NO MATTER HOW STRESSFUL LIFE BECOMES,
KEEP MOVING FORWARD!
If you have been following my blog for a while, then you know it started out soon after my husband finished his last round of chemotherapy and radiation treatments and after he was completely healed from his major surgery. This blog was to help me have the most positive year of my life in 2011. See up till that point in my life, I wasn't a very positive person. From years of living with a negative mother who thinks that Hell is on Earth, some (or maybe I should say a lot) of her negativity rubbed off onto me. However, in December of 2010, I made up my mind that I was going to change my way of thinking during the year of 2011, and I would be grateful and positive about having my husband by my side for another year! I will admit that the last 3 1/2 years since my husband was diagnosed with cancer have been full of stress and anxiety; however, I have learned that we have to keep putting one foot in front of the other, and we have to keep moving forward!
Last night my husband and I had a heart-to-heart conversation about how these last 3 1/2 years have affected us financially as well as emotionally. Not only has my wonderful husband been through a tremendous change physically, and he went through tremendous amounts of pain throughout his healing process, and he went though many years of rehabilitation to get close to his normal amount of strength back, but now, I see my husband facing another level of pain.....the pain that stress creates from not being able to pay your monthly bills from all the accumulated debt from our medical expenses. The ironic thing about this is that it's like my husband and I have traded places. Years ago, I would have been the one stressing about money and stressing if the bills were getting paid on time; however, now in present day, my husband has taken that role, and I try not to think about it. I told him that I cannot think about our financial crisis that we are now facing, because it would cause me to go insane. I have to put it out of my mind, take each day one-by-one, and pray that I am able to pay our monthly bills when they come due.
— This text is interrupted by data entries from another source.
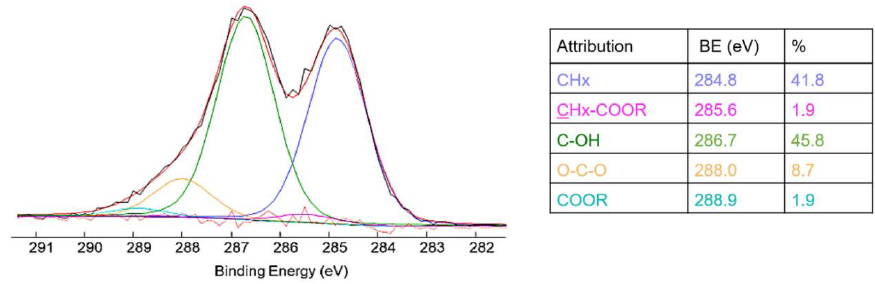
Figure 2. Curve fitting of the high-resolution C1s spectrum and the relevant attributions, BEs values and At%. The uncertainty on the BEs was ±0.2 eV. and At%. The uncertainty on the BEs was ± 0.2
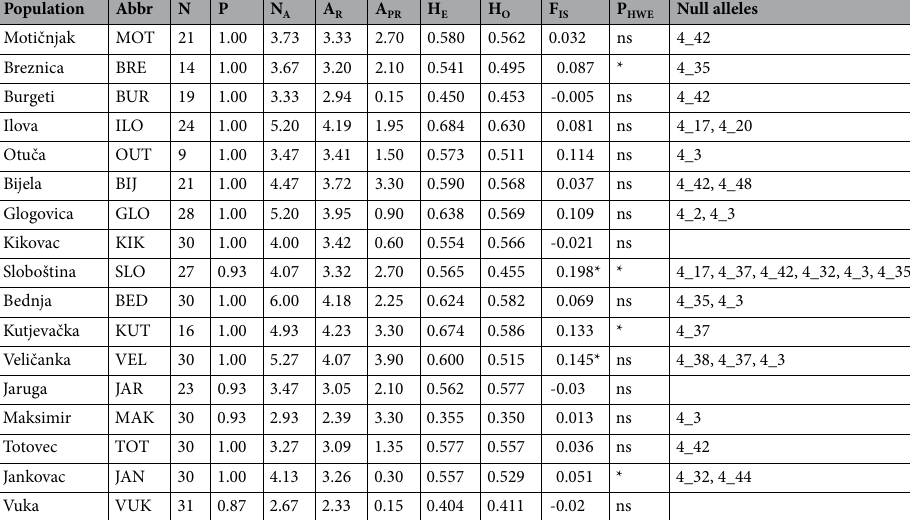
areas of their potential current and future distribution overlap in Croatia using SDM; (3) To combine genetic data from A. astacus with its potential future distribution areas, as well as with future potential distribution of both NICS in order to identify populations and areas of the highest conservation value and priority for protection.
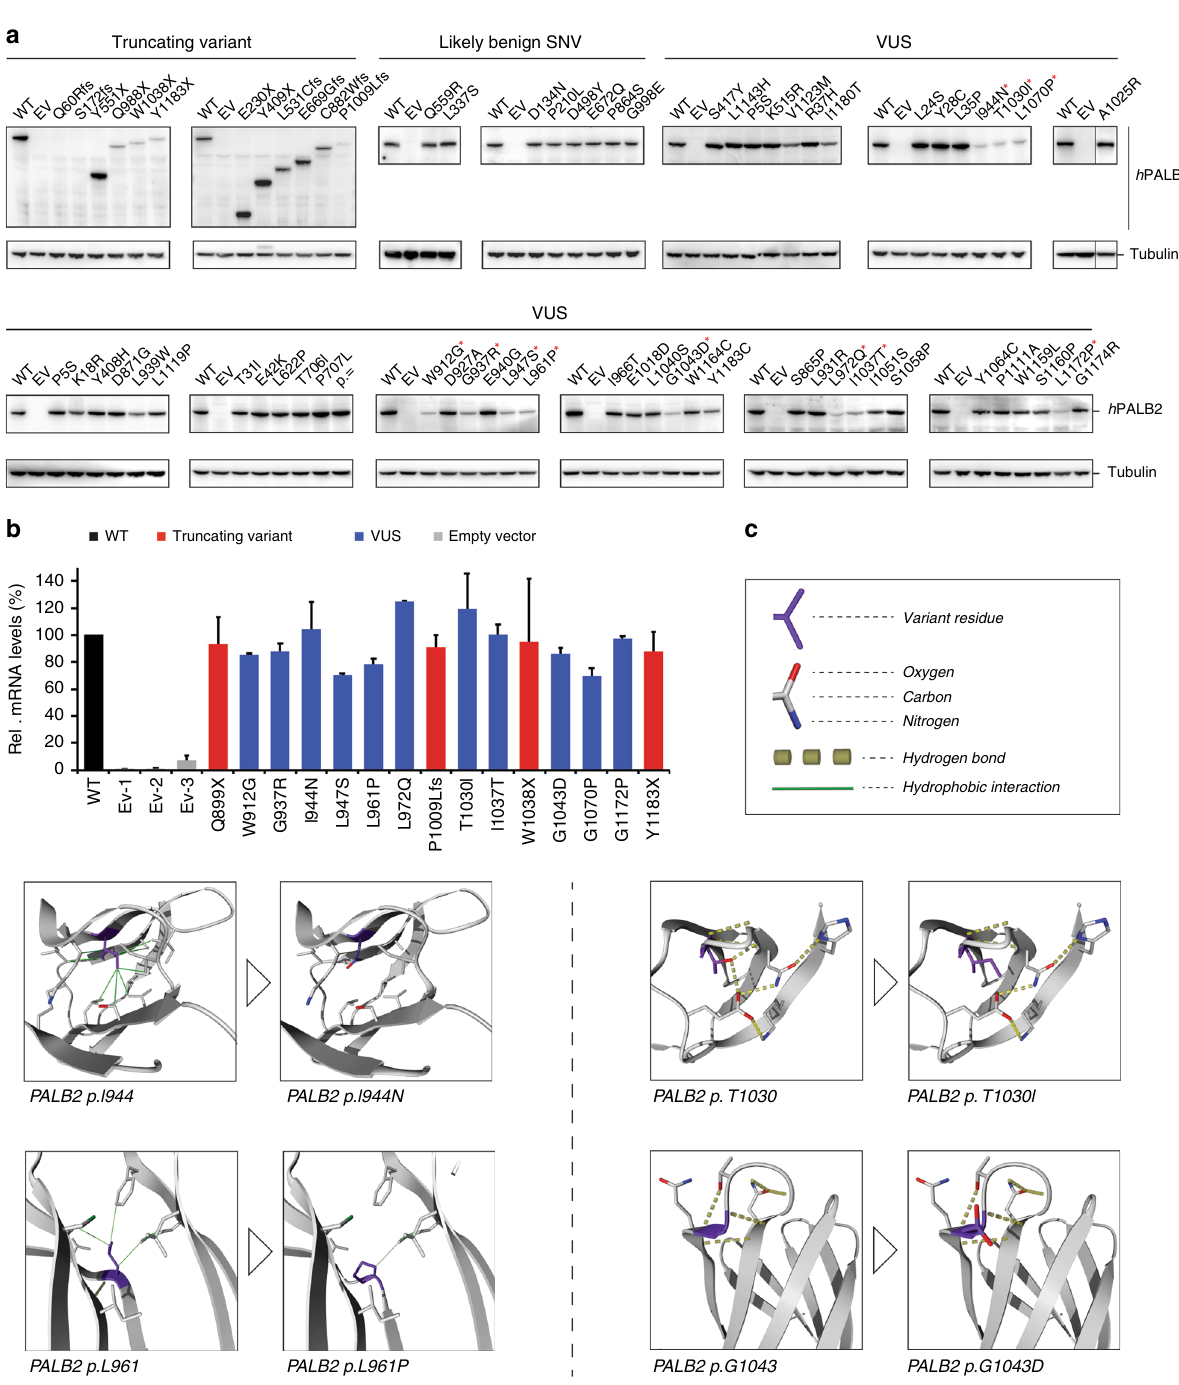
Fig. 4 Effect of PALB2 variants on protein expression and/or stability. a Western blot analysis of the expression of human PALB2 variants in Trp53 KO / Palb2 KO mES cells using an antibody directed against the N-terminus of PALB2. Wild-type (WT) human PALB2 and empty vector (Ev) served as controls on each blot. Tubulin was a loading control. Marked PALB2 variants (red *) showed low levels of protein expression. b RT-qPCR analysis of human PALB2 variants from ( a ) with low expression levels (red *). Primers speci fi c for human PALB2 cDNA and the Pim1 control locus were used. Data represent the mean percentage (±SEM) of PALB2 mRNA relative to WT, which was set to 100%, from two independent RNA isolation experiments. Variants/conditions are categorized by color as either WT (black), truncating variant (red), VUS (blue) or empty vector (Ev, grey). Ev-1, -2, -3 refer to Ev controls from three different replicates. c Partial structures of the PALB2 WD40 domain showing the effect of 4 PALB2 variants exhibiting low protein expression as shown in ( a ). Partial structures without and with variant are shown side by side for each variant, indicating loss of stabilizing interactions (but not any possible conformational changes). Source data are provided as a Source Data fi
Last night it pained me to hear my husband tell me how he feels that our little family of three is secluded on a deserted island, and we are all alone. Let me elaborate a little bit. Since my husband's illness all of our friends and family members have turned their backs and have walked out of our life. Now, you may think I am exaggerating. Well, unfortunately that is not an exaggeration. No one visits us at our home, and we visit no one, because we are never invited to anything....and when I say anything......I mean anything! It's just the three of us all the time! Now, some of our friends may read this, and they may get offended, because they are sitting there thinking, "Hey! I'm your friend. We talk on Facebook all the time." Well, my friend, you may talk to me on Facebook on a regular basis, but when was the last time you sat down with my husband and I and had a face-to-face conversation? The answer to that is probably never or a very long time ago.
As my family moves through this crisis and as I try to figure out a way to lesson the financial burden on my husband's shoulders, all I can encourage my husband to do is keep moving forward! Keep putting one foot in front of the other, and only take each day as we are blessed with it.